One of the major challenges for our residency program was carving out time in an already compressed and complex curriculum to introduce a new skill that requires both introductory training and deliberate practice, or practice with immediate feedback. Our main goal was to demonstrate the feasibility of integrating this curriculum into the existing workflow of the nephrology consult service while ensuring that residents obtained the basic knowledge and skills of Renal POCUS. This allowed for a resident to immediately apply their knowledge, refine their technical abilities and clinically integrate those skills into the management of patients with AKI.

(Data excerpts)
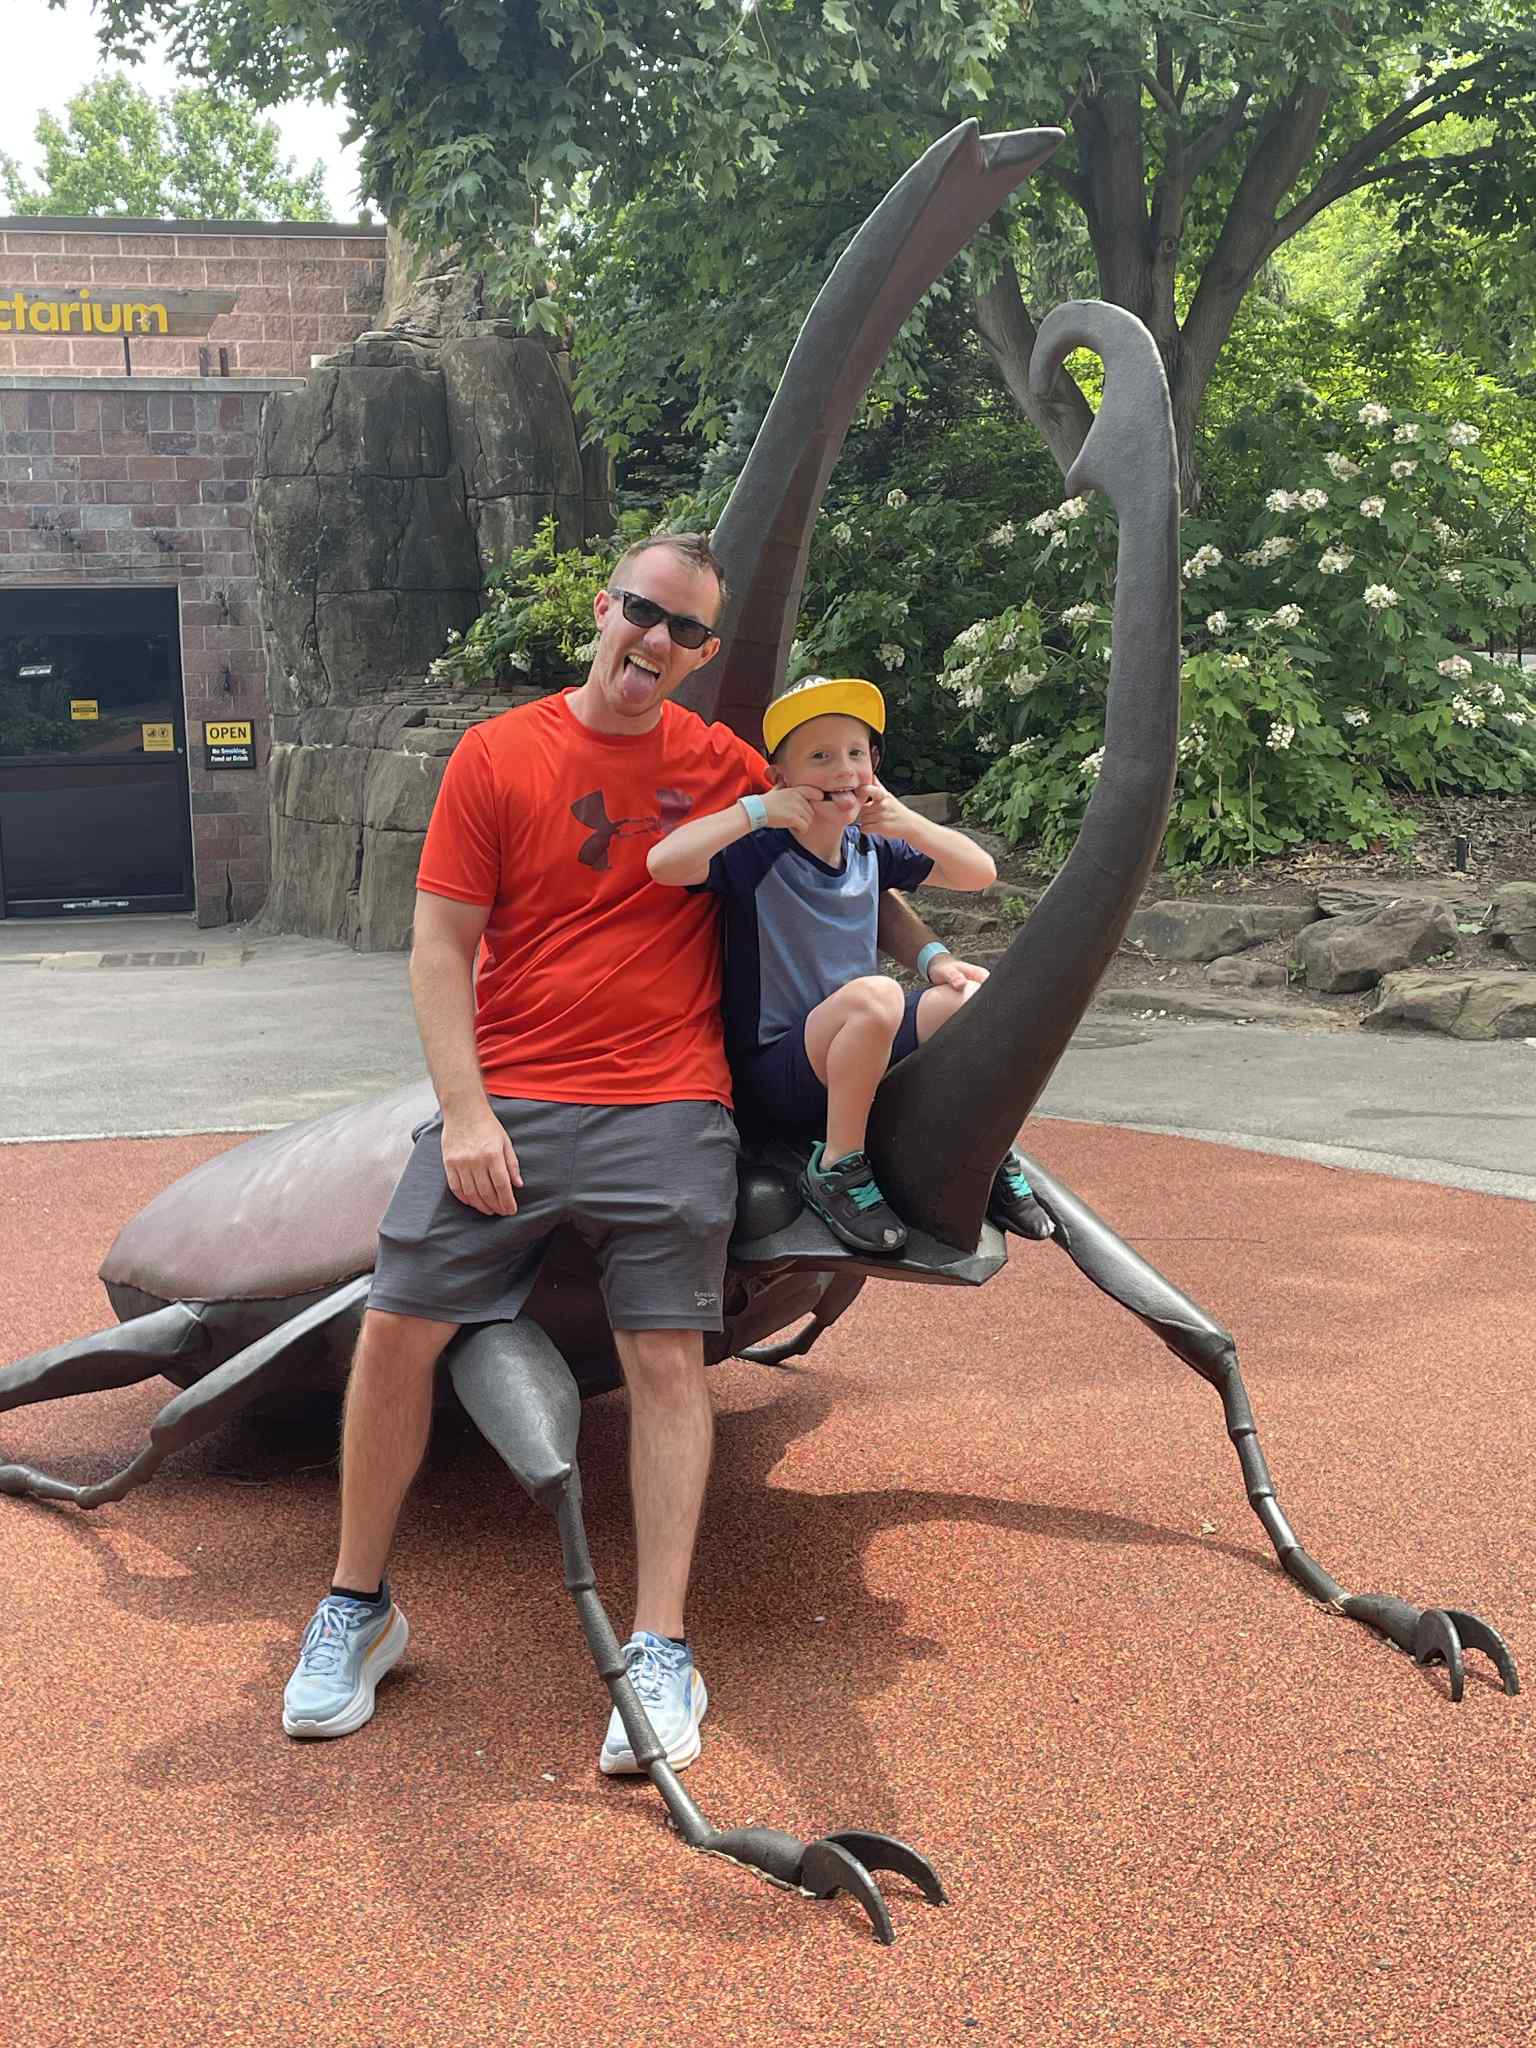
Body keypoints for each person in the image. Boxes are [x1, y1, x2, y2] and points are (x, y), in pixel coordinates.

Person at [280, 540, 969, 1777]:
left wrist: (927, 959)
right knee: (394, 1324)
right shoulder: (497, 754)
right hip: (512, 1095)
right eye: (644, 611)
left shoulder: (727, 766)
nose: (658, 639)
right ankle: (356, 1601)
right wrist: (467, 1112)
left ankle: (660, 1644)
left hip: (669, 1100)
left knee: (665, 1352)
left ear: (702, 653)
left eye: (686, 629)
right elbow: (440, 948)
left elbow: (847, 850)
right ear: (604, 609)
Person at [647, 673, 1055, 1254]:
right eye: (820, 757)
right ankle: (837, 1166)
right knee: (876, 994)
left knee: (972, 996)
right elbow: (663, 863)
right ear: (780, 777)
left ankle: (983, 1146)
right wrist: (757, 811)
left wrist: (904, 821)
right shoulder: (757, 854)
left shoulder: (869, 849)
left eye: (856, 754)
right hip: (781, 1069)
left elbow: (978, 873)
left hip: (862, 1042)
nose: (843, 770)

#### [PROBLEM TO WORK ON]
Decide whether each statement agrees with the passage on teaching Renal POCUS to residents, answering yes or no and quoting the deciding words. 1. The program's main goal was to show that the curriculum could fit into the nephrology consult service's existing workflow. 2. The new skill calls for introductory training alone. 3. Residents put their skills to use in managing patients with AKI.

#### [SOLUTION TO THIS EXERCISE]
1. Yes: "Our main goal was to demonstrate the feasibility of integrating this curriculum into the existing workflow of the nephrology consult service"
2. No: "requires both introductory training and deliberate practice"
3. Yes: "clinically integrate those skills into the management of patients with AKI"